Records from a dataset
++++++

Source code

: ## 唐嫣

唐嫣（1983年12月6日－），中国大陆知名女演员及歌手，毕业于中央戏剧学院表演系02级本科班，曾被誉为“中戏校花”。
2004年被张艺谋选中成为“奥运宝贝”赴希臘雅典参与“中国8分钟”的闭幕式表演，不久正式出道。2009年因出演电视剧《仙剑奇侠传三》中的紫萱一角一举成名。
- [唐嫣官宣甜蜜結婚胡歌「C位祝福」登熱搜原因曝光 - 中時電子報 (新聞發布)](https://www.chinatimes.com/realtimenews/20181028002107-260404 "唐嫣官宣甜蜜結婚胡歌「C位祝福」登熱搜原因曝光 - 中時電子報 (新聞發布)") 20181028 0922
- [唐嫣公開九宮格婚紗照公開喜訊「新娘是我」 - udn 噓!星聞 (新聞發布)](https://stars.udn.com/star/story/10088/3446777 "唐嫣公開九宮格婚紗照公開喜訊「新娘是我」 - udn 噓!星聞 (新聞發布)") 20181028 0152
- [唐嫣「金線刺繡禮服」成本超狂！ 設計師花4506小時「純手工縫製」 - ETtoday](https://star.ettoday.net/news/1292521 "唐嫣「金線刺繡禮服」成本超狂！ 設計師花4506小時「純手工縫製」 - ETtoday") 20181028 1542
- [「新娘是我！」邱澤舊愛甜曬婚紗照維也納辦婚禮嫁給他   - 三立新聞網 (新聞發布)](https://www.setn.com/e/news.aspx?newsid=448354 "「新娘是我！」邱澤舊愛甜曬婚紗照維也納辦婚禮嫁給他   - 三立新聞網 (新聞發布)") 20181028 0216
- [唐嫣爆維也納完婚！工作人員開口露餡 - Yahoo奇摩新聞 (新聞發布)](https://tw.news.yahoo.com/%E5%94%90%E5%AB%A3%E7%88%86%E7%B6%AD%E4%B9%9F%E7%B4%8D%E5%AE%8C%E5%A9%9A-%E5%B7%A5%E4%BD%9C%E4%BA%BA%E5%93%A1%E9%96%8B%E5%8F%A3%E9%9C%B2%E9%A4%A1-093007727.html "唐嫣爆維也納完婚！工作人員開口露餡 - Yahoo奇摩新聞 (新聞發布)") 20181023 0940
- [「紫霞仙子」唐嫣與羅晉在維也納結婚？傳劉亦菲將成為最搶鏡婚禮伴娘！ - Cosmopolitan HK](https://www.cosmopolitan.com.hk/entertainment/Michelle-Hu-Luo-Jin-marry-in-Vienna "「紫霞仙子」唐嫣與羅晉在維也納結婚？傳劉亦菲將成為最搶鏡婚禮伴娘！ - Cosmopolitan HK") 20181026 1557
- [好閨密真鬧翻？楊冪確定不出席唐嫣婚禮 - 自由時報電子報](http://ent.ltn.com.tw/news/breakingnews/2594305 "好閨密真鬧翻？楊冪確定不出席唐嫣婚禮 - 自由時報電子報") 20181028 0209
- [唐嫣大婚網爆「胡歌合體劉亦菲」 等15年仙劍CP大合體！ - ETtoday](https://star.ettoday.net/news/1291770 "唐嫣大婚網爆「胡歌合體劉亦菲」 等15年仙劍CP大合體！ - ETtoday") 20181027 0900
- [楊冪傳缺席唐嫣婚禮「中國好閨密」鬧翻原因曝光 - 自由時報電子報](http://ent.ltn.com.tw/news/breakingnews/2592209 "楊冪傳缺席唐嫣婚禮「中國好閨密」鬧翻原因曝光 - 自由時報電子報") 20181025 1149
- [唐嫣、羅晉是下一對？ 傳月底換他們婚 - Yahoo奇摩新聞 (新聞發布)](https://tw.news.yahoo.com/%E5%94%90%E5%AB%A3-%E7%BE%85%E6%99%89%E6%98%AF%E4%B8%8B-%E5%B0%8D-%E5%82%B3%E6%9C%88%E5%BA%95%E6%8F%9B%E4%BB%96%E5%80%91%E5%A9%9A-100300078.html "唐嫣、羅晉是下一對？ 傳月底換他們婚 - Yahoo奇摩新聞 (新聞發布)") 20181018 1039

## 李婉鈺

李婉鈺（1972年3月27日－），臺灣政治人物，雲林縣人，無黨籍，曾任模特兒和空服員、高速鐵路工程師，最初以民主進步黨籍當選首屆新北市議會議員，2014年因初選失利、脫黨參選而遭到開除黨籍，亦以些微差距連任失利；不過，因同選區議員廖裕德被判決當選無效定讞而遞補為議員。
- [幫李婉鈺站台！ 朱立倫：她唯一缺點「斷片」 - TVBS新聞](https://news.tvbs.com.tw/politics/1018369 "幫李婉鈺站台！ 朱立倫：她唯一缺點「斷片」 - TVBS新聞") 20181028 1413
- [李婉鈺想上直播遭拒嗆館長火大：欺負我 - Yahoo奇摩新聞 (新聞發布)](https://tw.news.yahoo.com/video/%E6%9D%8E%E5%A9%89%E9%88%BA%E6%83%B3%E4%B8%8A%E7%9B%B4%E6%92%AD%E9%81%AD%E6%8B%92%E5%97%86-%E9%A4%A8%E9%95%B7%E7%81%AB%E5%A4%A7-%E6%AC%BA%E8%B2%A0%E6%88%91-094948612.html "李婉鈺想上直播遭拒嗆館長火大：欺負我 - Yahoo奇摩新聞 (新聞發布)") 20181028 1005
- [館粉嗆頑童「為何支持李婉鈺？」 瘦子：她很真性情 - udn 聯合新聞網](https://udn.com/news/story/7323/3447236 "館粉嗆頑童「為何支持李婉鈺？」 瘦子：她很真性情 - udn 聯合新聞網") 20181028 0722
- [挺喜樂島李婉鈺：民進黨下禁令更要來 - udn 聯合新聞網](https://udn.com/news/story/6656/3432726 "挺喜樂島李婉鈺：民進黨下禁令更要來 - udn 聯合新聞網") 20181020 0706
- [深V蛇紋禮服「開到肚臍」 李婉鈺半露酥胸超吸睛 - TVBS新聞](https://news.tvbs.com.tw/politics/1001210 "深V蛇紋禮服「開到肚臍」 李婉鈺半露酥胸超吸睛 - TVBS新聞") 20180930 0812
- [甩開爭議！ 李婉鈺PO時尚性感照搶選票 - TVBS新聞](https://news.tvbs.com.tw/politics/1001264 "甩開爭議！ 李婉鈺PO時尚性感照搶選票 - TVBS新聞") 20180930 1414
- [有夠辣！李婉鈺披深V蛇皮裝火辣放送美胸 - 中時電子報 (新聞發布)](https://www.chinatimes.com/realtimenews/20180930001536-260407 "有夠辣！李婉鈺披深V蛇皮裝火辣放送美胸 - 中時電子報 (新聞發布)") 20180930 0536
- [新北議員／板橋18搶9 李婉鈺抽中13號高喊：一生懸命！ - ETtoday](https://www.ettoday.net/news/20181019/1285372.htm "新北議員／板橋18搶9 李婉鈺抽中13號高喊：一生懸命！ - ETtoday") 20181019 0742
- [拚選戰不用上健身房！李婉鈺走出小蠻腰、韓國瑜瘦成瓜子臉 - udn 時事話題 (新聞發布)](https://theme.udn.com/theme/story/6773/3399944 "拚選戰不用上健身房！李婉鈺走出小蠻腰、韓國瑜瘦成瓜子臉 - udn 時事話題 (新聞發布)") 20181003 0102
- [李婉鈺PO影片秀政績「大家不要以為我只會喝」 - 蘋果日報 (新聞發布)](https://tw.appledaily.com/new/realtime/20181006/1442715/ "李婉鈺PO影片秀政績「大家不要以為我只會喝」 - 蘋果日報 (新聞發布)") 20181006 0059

++++++

EXERCISE INSTRUCTIONS
Reproduce every line of the entries above, character for character, with nothing altered, added, or left out.

RESULT FOR THIS EXERCISE
Source code

: ## 唐嫣

唐嫣（1983年12月6日－），中国大陆知名女演员及歌手，毕业于中央戏剧学院表演系02级本科班，曾被誉为“中戏校花”。
2004年被张艺谋选中成为“奥运宝贝”赴希臘雅典参与“中国8分钟”的闭幕式表演，不久正式出道。2009年因出演电视剧《仙剑奇侠传三》中的紫萱一角一举成名。
- [唐嫣官宣甜蜜結婚胡歌「C位祝福」登熱搜原因曝光 - 中時電子報 (新聞發布)](https://www.chinatimes.com/realtimenews/20181028002107-260404 "唐嫣官宣甜蜜結婚胡歌「C位祝福」登熱搜原因曝光 - 中時電子報 (新聞發布)") 20181028 0922
- [唐嫣公開九宮格婚紗照公開喜訊「新娘是我」 - udn 噓!星聞 (新聞發布)](https://stars.udn.com/star/story/10088/3446777 "唐嫣公開九宮格婚紗照公開喜訊「新娘是我」 - udn 噓!星聞 (新聞發布)") 20181028 0152
- [唐嫣「金線刺繡禮服」成本超狂！ 設計師花4506小時「純手工縫製」 - ETtoday](https://star.ettoday.net/news/1292521 "唐嫣「金線刺繡禮服」成本超狂！ 設計師花4506小時「純手工縫製」 - ETtoday") 20181028 1542
- [「新娘是我！」邱澤舊愛甜曬婚紗照維也納辦婚禮嫁給他   - 三立新聞網 (新聞發布)](https://www.setn.com/e/news.aspx?newsid=448354 "「新娘是我！」邱澤舊愛甜曬婚紗照維也納辦婚禮嫁給他   - 三立新聞網 (新聞發布)") 20181028 0216
- [唐嫣爆維也納完婚！工作人員開口露餡 - Yahoo奇摩新聞 (新聞發布)](https://tw.news.yahoo.com/%E5%94%90%E5%AB%A3%E7%88%86%E7%B6%AD%E4%B9%9F%E7%B4%8D%E5%AE%8C%E5%A9%9A-%E5%B7%A5%E4%BD%9C%E4%BA%BA%E5%93%A1%E9%96%8B%E5%8F%A3%E9%9C%B2%E9%A4%A1-093007727.html "唐嫣爆維也納完婚！工作人員開口露餡 - Yahoo奇摩新聞 (新聞發布)") 20181023 0940
- [「紫霞仙子」唐嫣與羅晉在維也納結婚？傳劉亦菲將成為最搶鏡婚禮伴娘！ - Cosmopolitan HK](https://www.cosmopolitan.com.hk/entertainment/Michelle-Hu-Luo-Jin-marry-in-Vienna "「紫霞仙子」唐嫣與羅晉在維也納結婚？傳劉亦菲將成為最搶鏡婚禮伴娘！ - Cosmopolitan HK") 20181026 1557
- [好閨密真鬧翻？楊冪確定不出席唐嫣婚禮 - 自由時報電子報](http://ent.ltn.com.tw/news/breakingnews/2594305 "好閨密真鬧翻？楊冪確定不出席唐嫣婚禮 - 自由時報電子報") 20181028 0209
- [唐嫣大婚網爆「胡歌合體劉亦菲」 等15年仙劍CP大合體！ - ETtoday](https://star.ettoday.net/news/1291770 "唐嫣大婚網爆「胡歌合體劉亦菲」 等15年仙劍CP大合體！ - ETtoday") 20181027 0900
- [楊冪傳缺席唐嫣婚禮「中國好閨密」鬧翻原因曝光 - 自由時報電子報](http://ent.ltn.com.tw/news/breakingnews/2592209 "楊冪傳缺席唐嫣婚禮「中國好閨密」鬧翻原因曝光 - 自由時報電子報") 20181025 1149
- [唐嫣、羅晉是下一對？ 傳月底換他們婚 - Yahoo奇摩新聞 (新聞發布)](https://tw.news.yahoo.com/%E5%94%90%E5%AB%A3-%E7%BE%85%E6%99%89%E6%98%AF%E4%B8%8B-%E5%B0%8D-%E5%82%B3%E6%9C%88%E5%BA%95%E6%8F%9B%E4%BB%96%E5%80%91%E5%A9%9A-100300078.html "唐嫣、羅晉是下一對？ 傳月底換他們婚 - Yahoo奇摩新聞 (新聞發布)") 20181018 1039

## 李婉鈺

李婉鈺（1972年3月27日－），臺灣政治人物，雲林縣人，無黨籍，曾任模特兒和空服員、高速鐵路工程師，最初以民主進步黨籍當選首屆新北市議會議員，2014年因初選失利、脫黨參選而遭到開除黨籍，亦以些微差距連任失利；不過，因同選區議員廖裕德被判決當選無效定讞而遞補為議員。
- [幫李婉鈺站台！ 朱立倫：她唯一缺點「斷片」 - TVBS新聞](https://news.tvbs.com.tw/politics/1018369 "幫李婉鈺站台！ 朱立倫：她唯一缺點「斷片」 - TVBS新聞") 20181028 1413
- [李婉鈺想上直播遭拒嗆館長火大：欺負我 - Yahoo奇摩新聞 (新聞發布)](https://tw.news.yahoo.com/video/%E6%9D%8E%E5%A9%89%E9%88%BA%E6%83%B3%E4%B8%8A%E7%9B%B4%E6%92%AD%E9%81%AD%E6%8B%92%E5%97%86-%E9%A4%A8%E9%95%B7%E7%81%AB%E5%A4%A7-%E6%AC%BA%E8%B2%A0%E6%88%91-094948612.html "李婉鈺想上直播遭拒嗆館長火大：欺負我 - Yahoo奇摩新聞 (新聞發布)") 20181028 1005
- [館粉嗆頑童「為何支持李婉鈺？」 瘦子：她很真性情 - udn 聯合新聞網](https://udn.com/news/story/7323/3447236 "館粉嗆頑童「為何支持李婉鈺？」 瘦子：她很真性情 - udn 聯合新聞網") 20181028 0722
- [挺喜樂島李婉鈺：民進黨下禁令更要來 - udn 聯合新聞網](https://udn.com/news/story/6656/3432726 "挺喜樂島李婉鈺：民進黨下禁令更要來 - udn 聯合新聞網") 20181020 0706
- [深V蛇紋禮服「開到肚臍」 李婉鈺半露酥胸超吸睛 - TVBS新聞](https://news.tvbs.com.tw/politics/1001210 "深V蛇紋禮服「開到肚臍」 李婉鈺半露酥胸超吸睛 - TVBS新聞") 20180930 0812
- [甩開爭議！ 李婉鈺PO時尚性感照搶選票 - TVBS新聞](https://news.tvbs.com.tw/politics/1001264 "甩開爭議！ 李婉鈺PO時尚性感照搶選票 - TVBS新聞") 20180930 1414
- [有夠辣！李婉鈺披深V蛇皮裝火辣放送美胸 - 中時電子報 (新聞發布)](https://www.chinatimes.com/realtimenews/20180930001536-260407 "有夠辣！李婉鈺披深V蛇皮裝火辣放送美胸 - 中時電子報 (新聞發布)") 20180930 0536
- [新北議員／板橋18搶9 李婉鈺抽中13號高喊：一生懸命！ - ETtoday](https://www.ettoday.net/news/20181019/1285372.htm "新北議員／板橋18搶9 李婉鈺抽中13號高喊：一生懸命！ - ETtoday") 20181019 0742
- [拚選戰不用上健身房！李婉鈺走出小蠻腰、韓國瑜瘦成瓜子臉 - udn 時事話題 (新聞發布)](https://theme.udn.com/theme/story/6773/3399944 "拚選戰不用上健身房！李婉鈺走出小蠻腰、韓國瑜瘦成瓜子臉 - udn 時事話題 (新聞發布)") 20181003 0102
- [李婉鈺PO影片秀政績「大家不要以為我只會喝」 - 蘋果日報 (新聞發布)](https://tw.appledaily.com/new/realtime/20181006/1442715/ "李婉鈺PO影片秀政績「大家不要以為我只會喝」 - 蘋果日報 (新聞發布)") 20181006 0059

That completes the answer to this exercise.